The protein amyloid beta also has many effects that could be logically linked to the cyclical immune response present in AMD. It is known to initiate the complement response and the inflammatory response. It also stimulates the secretion of special molecules called matrix metalloproteinases, which chew up the membranes between cells as well as angiogenic molecules, which encourage blood vessel growth. In advanced AMD, holes are found in Bruch’s membrane.

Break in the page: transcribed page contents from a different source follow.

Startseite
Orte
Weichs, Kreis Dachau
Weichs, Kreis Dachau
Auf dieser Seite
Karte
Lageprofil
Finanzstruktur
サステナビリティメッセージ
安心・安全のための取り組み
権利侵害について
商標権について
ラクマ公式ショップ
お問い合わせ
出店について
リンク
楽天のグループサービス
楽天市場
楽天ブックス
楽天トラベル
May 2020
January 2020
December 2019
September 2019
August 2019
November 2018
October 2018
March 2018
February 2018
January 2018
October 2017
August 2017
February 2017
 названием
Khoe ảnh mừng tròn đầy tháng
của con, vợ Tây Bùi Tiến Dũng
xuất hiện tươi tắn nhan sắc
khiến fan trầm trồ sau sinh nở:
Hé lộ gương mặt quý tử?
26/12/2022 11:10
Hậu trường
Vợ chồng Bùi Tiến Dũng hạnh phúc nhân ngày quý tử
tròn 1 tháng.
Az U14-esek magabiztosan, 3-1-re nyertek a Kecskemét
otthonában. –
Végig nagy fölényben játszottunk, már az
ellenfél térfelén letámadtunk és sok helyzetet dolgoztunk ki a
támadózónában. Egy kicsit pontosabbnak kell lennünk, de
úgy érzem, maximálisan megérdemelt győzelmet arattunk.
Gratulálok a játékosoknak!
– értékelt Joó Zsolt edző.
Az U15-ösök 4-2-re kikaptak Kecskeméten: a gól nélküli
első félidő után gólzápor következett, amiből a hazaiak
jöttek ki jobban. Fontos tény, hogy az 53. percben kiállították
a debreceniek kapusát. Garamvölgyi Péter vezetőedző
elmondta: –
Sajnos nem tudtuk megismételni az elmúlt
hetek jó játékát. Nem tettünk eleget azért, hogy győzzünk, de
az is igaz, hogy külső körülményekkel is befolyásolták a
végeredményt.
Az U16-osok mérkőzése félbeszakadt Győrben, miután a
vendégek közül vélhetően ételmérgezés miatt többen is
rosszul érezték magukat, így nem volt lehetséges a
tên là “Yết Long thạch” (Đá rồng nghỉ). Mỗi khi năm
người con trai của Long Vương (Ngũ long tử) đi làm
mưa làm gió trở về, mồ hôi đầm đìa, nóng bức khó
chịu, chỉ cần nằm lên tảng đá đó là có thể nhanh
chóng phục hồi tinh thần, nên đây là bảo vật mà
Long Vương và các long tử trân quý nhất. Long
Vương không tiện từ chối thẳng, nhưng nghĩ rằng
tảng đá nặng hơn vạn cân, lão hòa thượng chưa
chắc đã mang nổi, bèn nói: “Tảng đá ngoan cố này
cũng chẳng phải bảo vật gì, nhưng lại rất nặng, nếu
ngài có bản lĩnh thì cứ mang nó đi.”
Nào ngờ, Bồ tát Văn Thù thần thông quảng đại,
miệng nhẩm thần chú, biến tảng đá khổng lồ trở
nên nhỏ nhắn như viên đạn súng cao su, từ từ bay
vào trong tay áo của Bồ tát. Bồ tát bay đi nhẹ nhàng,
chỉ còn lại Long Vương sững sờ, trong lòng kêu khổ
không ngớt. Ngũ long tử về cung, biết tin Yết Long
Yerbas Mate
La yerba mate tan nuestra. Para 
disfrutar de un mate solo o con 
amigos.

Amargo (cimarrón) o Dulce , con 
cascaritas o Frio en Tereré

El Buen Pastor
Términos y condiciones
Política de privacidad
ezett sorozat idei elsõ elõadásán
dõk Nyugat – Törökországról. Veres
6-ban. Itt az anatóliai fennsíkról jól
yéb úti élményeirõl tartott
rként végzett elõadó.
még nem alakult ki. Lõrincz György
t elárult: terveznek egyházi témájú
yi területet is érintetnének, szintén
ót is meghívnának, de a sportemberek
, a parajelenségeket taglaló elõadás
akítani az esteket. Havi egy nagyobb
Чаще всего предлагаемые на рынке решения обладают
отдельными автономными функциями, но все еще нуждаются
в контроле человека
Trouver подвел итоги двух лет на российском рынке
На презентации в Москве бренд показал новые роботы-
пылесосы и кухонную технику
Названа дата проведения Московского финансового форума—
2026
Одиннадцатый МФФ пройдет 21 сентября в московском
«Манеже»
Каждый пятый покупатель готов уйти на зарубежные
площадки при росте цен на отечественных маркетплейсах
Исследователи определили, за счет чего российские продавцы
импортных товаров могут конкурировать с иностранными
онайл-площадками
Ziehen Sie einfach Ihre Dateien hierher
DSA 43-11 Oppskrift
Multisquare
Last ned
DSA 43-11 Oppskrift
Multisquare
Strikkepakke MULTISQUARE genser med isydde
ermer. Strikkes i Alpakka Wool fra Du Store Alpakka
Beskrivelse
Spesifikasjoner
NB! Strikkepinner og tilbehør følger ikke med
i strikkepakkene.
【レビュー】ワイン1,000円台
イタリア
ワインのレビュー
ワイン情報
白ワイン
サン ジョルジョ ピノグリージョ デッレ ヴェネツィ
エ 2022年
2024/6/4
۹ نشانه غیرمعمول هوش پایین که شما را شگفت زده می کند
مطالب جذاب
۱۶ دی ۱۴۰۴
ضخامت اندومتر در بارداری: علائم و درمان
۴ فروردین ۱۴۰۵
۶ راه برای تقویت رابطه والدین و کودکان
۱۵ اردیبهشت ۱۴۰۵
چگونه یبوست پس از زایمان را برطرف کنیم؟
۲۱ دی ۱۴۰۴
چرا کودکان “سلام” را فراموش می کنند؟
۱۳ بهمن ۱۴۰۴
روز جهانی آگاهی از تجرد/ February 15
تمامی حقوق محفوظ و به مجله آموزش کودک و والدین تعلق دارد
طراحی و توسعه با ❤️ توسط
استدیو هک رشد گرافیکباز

Angiogenic molecules may be to blame for encouraging blood vessels to grow into these spaces, eventually leading to the wet form of AMD.
Into the Game
The discovery of amyloid beta and the likely discovery of other molecules common to both drusen and neuritic plaques give those at CSMD access to studies on Alzheimer’s in which the effects of these molecules have been painstakingly researched for years.
“Keeping on top of all this research and then keeping on top in our field is exceptionally difficult,” Anderson said.
A lot of research remains before amyloid beta can be definitively blamed for causing AMD, and the natural function of the amyloid beta protein is still unknown.
“Which is surprising, but true,” Anderson said.
Testing the effects of amyloid beta at CSMD will begin with cell cultures and experiments with transgenic rodents.
“This opens the door to the development of experimental models instead of just determining what the molecular composition of drusen is,” Anderson said. “There are many rodent models of Alzheimer’s, and I doubt anyone’s looked at the ocular status of those rodents.”
“This has now gone beyond a simple cytotoxic [cell-toxic] kind of story,” Johnson said. “Maybe we have the culprit. Maybe we have the bad guy. Maybe we don’t.”
Johnson and Anderson hope one day to be able to develop preventative measures for AMD. Advanced solutions may eventually include protein inhibitors or amyloid beta vaccines.
Current research on the disease suggests that vitamin supplements may reduce the risk of the disease. Studies show that anti-inflammatory drugs such as ibuprofen may help to prevent Alzheimer’s and may also serve to prevent AMD. But regular use of such drugs has its drawbacks.
“Maybe one day you’ll pop an anti-inflammatory and an antioxidant every day along with your vitamins and you’ll live to 150. You can’t do that right now because your kidneys would fail.”
Drug companies continue to investigate the problem.